Reproduce the text of every item below word for word, line by line. Leave the pictures out of your answer.

[TASK DATA]
[Start of Attachment]

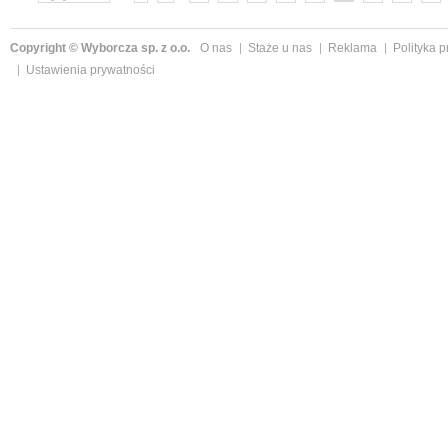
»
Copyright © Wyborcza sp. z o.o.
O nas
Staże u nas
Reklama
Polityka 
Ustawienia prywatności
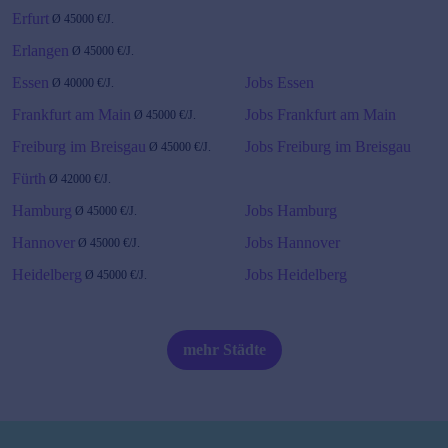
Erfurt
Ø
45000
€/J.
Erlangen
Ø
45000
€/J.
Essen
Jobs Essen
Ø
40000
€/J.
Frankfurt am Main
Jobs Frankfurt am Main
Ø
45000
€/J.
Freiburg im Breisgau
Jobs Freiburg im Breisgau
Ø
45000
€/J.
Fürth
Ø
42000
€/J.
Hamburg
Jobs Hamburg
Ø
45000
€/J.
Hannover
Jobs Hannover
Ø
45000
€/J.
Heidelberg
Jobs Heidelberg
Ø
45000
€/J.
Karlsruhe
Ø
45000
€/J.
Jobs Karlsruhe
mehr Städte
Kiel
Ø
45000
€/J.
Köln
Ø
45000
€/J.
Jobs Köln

[End of Attachment]

[ANSWER BOX]
»
Copyright © Wyborcza sp. z o.o.
O nas
Staże u nas
Reklama
Polityka 
Ustawienia prywatności
Erfurt
Ø
45000
€/J.
Erlangen
Ø
45000
€/J.
Essen
Jobs Essen
Ø
40000
€/J.
Frankfurt am Main
Jobs Frankfurt am Main
Ø
45000
€/J.
Freiburg im Breisgau
Jobs Freiburg im Breisgau
Ø
45000
€/J.
Fürth
Ø
42000
€/J.
Hamburg
Jobs Hamburg
Ø
45000
€/J.
Hannover
Jobs Hannover
Ø
45000
€/J.
Heidelberg
Jobs Heidelberg
Ø
45000
€/J.
Karlsruhe
Ø
45000
€/J.
Jobs Karlsruhe
mehr Städte
Kiel
Ø
45000
€/J.
Köln
Ø
45000
€/J.
Jobs Köln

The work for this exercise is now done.